Les morts reconnus sont enlevés immédiatement. À Paris, chacun sait cela, et Servon l'avait entendu dire, comme tout le monde.
Comment ce mari de la marquise, le vrai, était-il venu se faire assassiner à Paris, en arrivant de Monte-Carlo, s'il fallait en croire l'ancien garçon de jeu qui disait l'y avoir vu?
Servon ne le devinait pas, et ce n'était pas ce côté de la question qui le préoccupait le plus.
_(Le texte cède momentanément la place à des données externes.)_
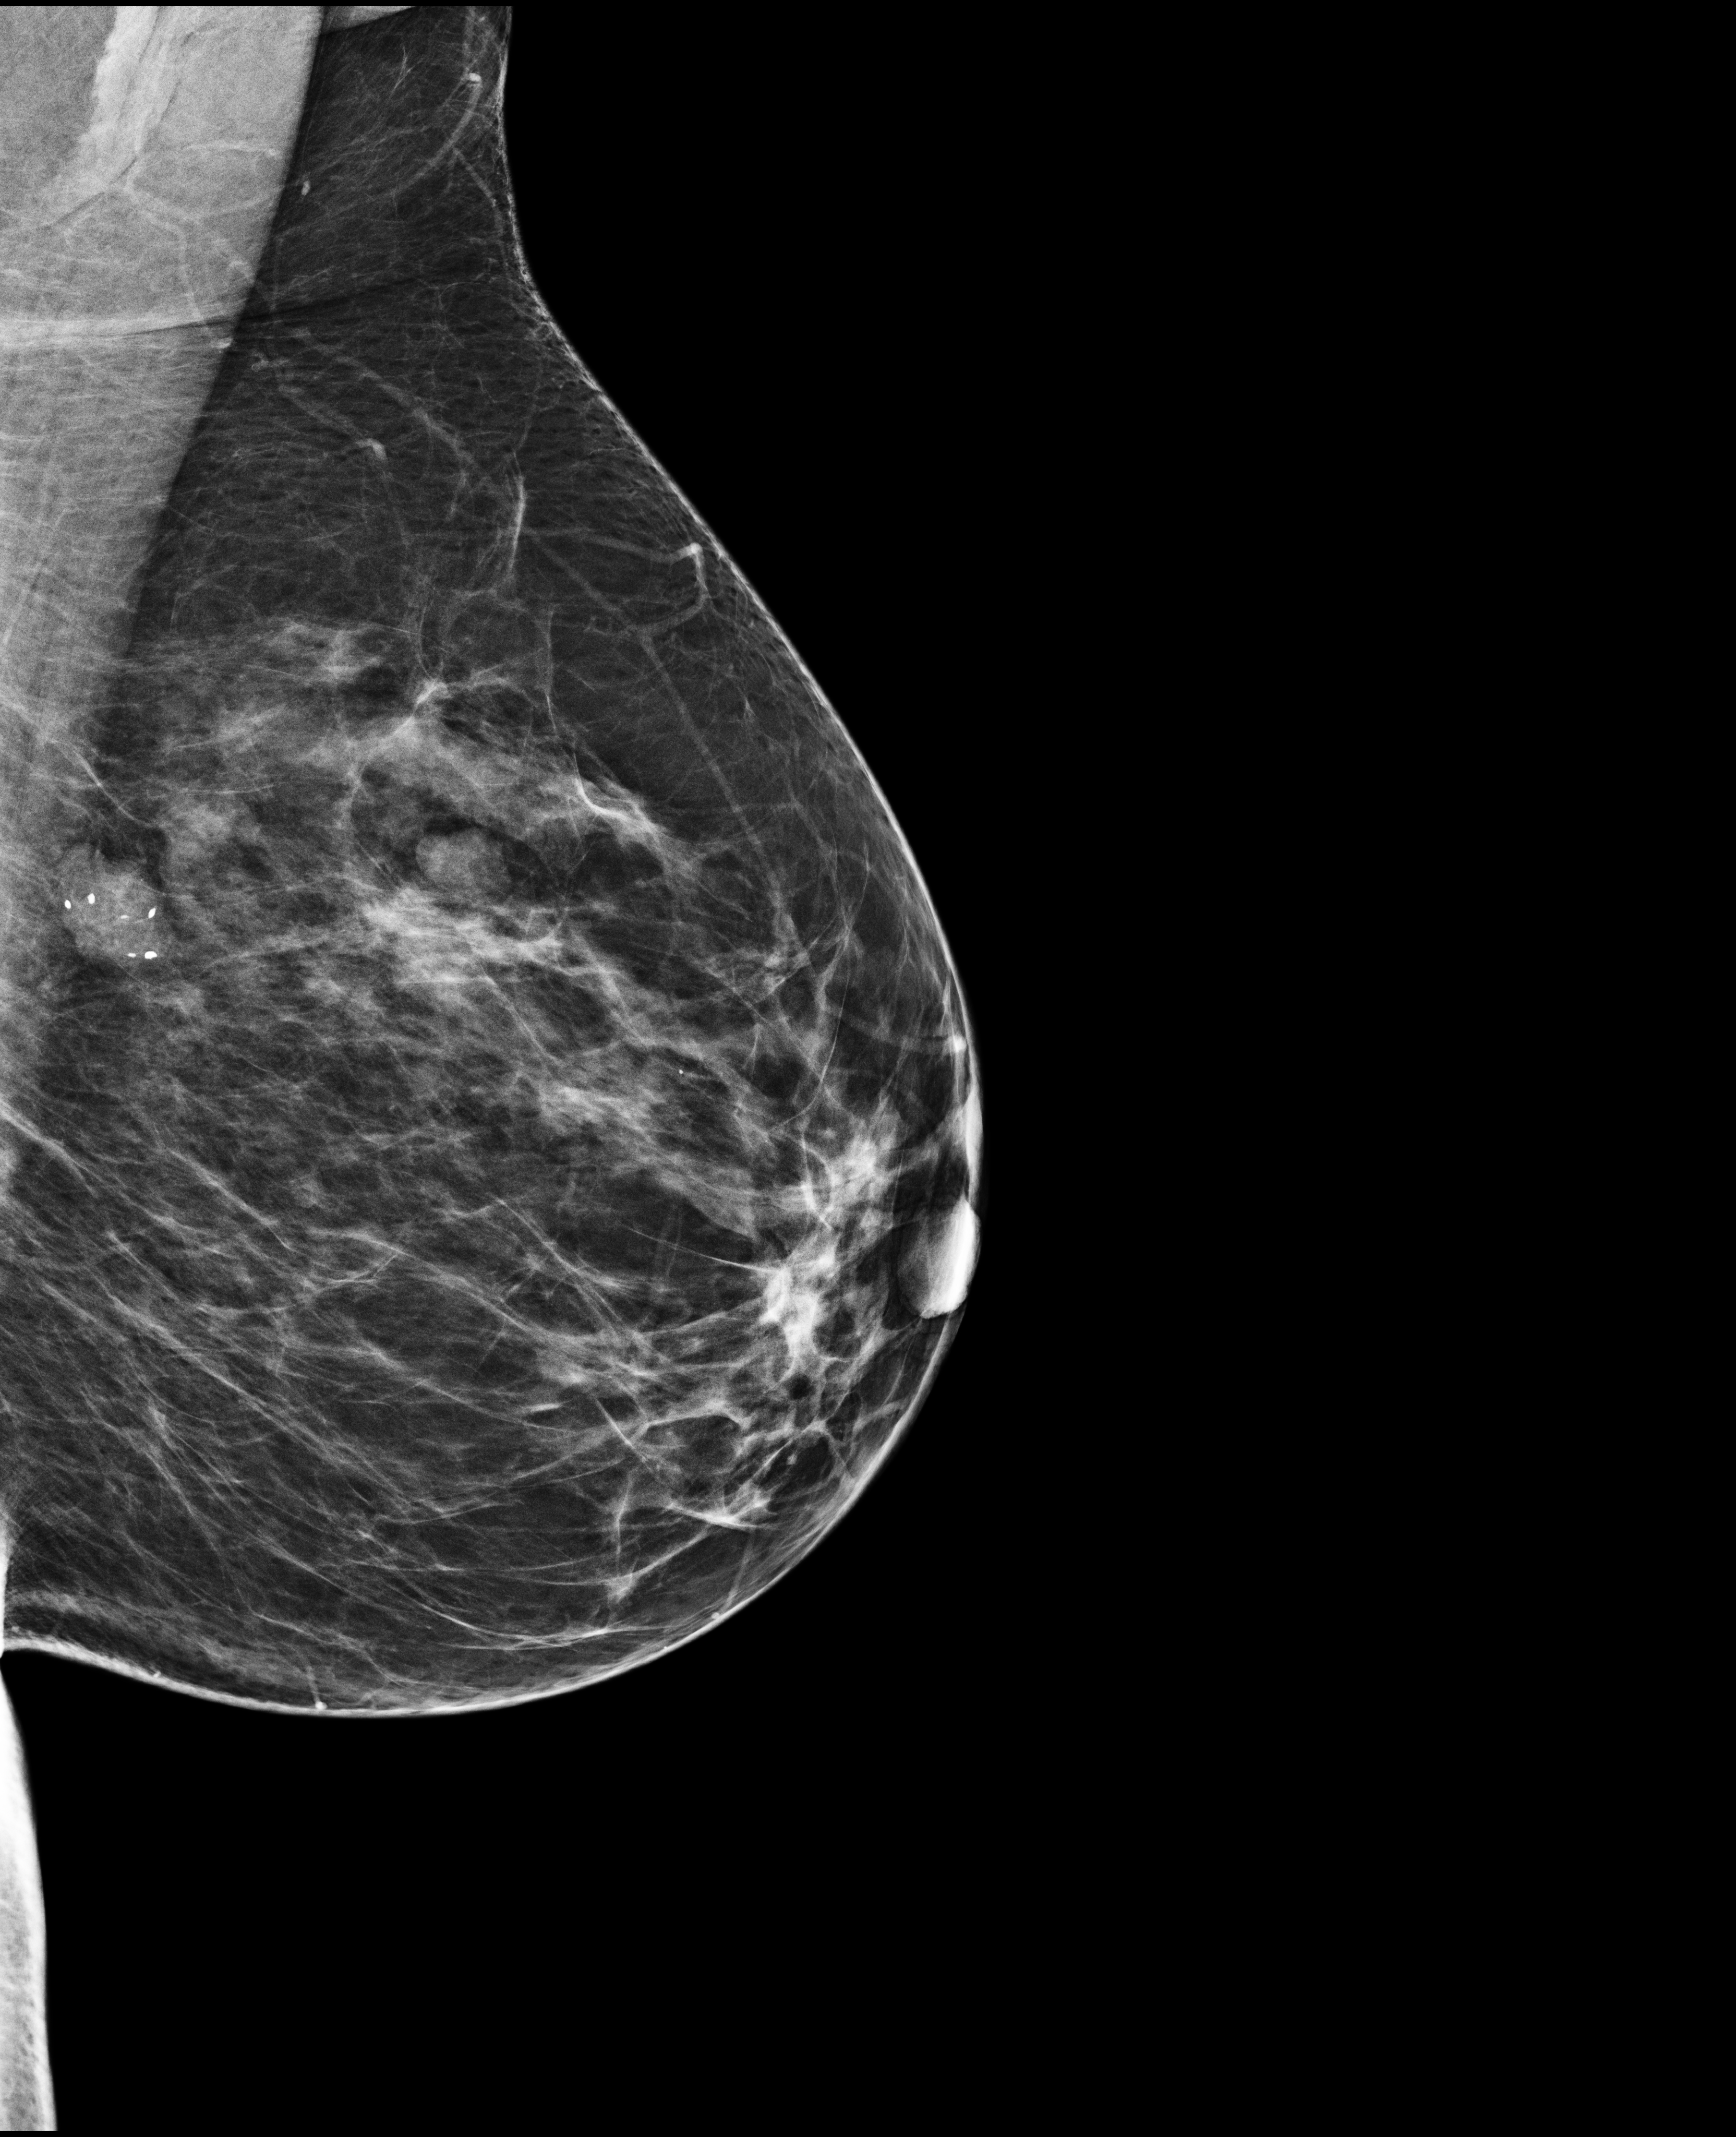
Screening examination; system: Selenia Dimensions. Female patient, age 64 years.
Image type: full-field digital mammogram. Breast: left. Projection: mediolateral oblique (MLO) view. Breast density at the screening exam (both breasts): heterogeneously dense (BI-RADS density category c). Final BI-RADS category for the screening round (tomosynthesis exam, both breasts): category 2. Recall: no recall after this screen.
Pour le moment, il ne pouvait mieux faire que d'aller retrouver l'homme qui l'attendait et de lui demander des explications supplémentaires.
Brunachon était à son poste, et il accueillit le clubman par un: «Eh! bien, monsieur le vicomte a vu?» qui poussa Servon à répondre:
—J'ai vu un homme qui a été tué d'un coup de couteau dans la poitrine, oui. Alors, vous prétendez que cet homme est M. de Ganges?
—Je l'affirme, parce que j'en suis sûr. Et s'il y avait ici n'importe quel croupier de Monte-Carlo, il le reconnaîtrait, car il n'est pas changé du tout. Il a sa figure de là-bas, quand il fermait les yeux pendant que la bille tournait dans le cylindre. On dirait qu'il va les rouvrir pour dire: moitié à la masse!
Pauvre marquis!… il était beau joueur, tout de même, et il ne regardait pas à l'argent quand il gagnait. Et pas fier, avec ça… il m'a plus d'une fois donné un louis, quand j'étais à la côte, conclut Brunachon en guise d'oraison funèbre.
—Si vous êtes sûr que c'est lui, pourquoi n'êtes-vous pas entré avec moi à la Morgue? demanda M. de Servon pour mettre fin à des discours qui l'ennuyaient.
—Mais… parce que j'en sortais, répondit Brunachon. Si j'y étais rentré immédiatement, on m'aurait remarqué et on m'aurait peut-être filé. C'est plein d'agents de police, là-dedans… ils remarquent les figures… et je ne tenais pas à leur montrer la mienne deux fois en dix minutes.